■ Exercise ■
Your answer should be the lines from the start of the records through the line with "Po 10 minútach", copied word for word.

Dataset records
»»

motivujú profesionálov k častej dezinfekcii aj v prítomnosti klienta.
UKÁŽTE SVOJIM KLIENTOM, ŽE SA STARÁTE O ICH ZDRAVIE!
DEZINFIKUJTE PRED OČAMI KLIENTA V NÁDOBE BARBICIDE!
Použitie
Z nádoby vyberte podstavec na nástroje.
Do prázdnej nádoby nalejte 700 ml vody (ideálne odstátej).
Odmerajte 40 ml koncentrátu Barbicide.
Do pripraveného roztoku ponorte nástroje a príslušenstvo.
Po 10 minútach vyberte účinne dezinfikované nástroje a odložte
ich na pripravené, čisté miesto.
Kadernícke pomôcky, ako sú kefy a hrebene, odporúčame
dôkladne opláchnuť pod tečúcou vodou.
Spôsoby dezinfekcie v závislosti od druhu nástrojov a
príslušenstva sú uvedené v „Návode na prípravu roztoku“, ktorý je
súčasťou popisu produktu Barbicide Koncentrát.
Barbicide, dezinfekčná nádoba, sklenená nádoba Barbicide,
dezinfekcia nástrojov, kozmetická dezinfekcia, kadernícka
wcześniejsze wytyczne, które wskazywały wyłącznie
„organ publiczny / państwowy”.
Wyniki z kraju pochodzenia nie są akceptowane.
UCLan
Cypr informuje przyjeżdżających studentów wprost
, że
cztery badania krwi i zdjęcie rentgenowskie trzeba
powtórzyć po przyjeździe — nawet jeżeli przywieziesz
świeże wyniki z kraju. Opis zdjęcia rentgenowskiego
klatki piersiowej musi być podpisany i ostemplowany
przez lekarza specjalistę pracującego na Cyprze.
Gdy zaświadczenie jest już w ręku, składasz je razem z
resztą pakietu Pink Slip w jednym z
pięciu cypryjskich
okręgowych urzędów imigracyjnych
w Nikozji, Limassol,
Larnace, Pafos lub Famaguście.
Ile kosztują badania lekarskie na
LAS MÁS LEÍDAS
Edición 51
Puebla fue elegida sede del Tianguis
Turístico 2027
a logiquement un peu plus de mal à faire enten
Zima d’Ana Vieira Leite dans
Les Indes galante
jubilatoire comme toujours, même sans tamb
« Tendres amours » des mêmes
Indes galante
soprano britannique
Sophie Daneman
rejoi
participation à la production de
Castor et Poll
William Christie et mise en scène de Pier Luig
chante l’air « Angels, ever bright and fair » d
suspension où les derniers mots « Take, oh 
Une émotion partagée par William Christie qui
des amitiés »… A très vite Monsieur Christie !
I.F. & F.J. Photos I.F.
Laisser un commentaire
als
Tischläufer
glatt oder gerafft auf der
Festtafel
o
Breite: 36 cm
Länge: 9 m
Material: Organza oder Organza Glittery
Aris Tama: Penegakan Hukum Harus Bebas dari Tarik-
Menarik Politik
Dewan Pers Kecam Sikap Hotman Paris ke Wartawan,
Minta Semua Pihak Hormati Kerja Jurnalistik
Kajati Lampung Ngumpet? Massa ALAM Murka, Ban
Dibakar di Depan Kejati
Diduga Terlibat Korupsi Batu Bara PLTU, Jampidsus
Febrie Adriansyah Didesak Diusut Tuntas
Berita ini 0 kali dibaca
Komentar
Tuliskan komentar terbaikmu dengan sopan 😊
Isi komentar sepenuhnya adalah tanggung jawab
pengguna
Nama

««

■ Your solution ■
motivujú profesionálov k častej dezinfekcii aj v prítomnosti klienta.
UKÁŽTE SVOJIM KLIENTOM, ŽE SA STARÁTE O ICH ZDRAVIE!
DEZINFIKUJTE PRED OČAMI KLIENTA V NÁDOBE BARBICIDE!
Použitie
Z nádoby vyberte podstavec na nástroje.
Do prázdnej nádoby nalejte 700 ml vody (ideálne odstátej).
Odmerajte 40 ml koncentrátu Barbicide.
Do pripraveného roztoku ponorte nástroje a príslušenstvo.
Po 10 minútach vyberte účinne dezinfikované nástroje a odložte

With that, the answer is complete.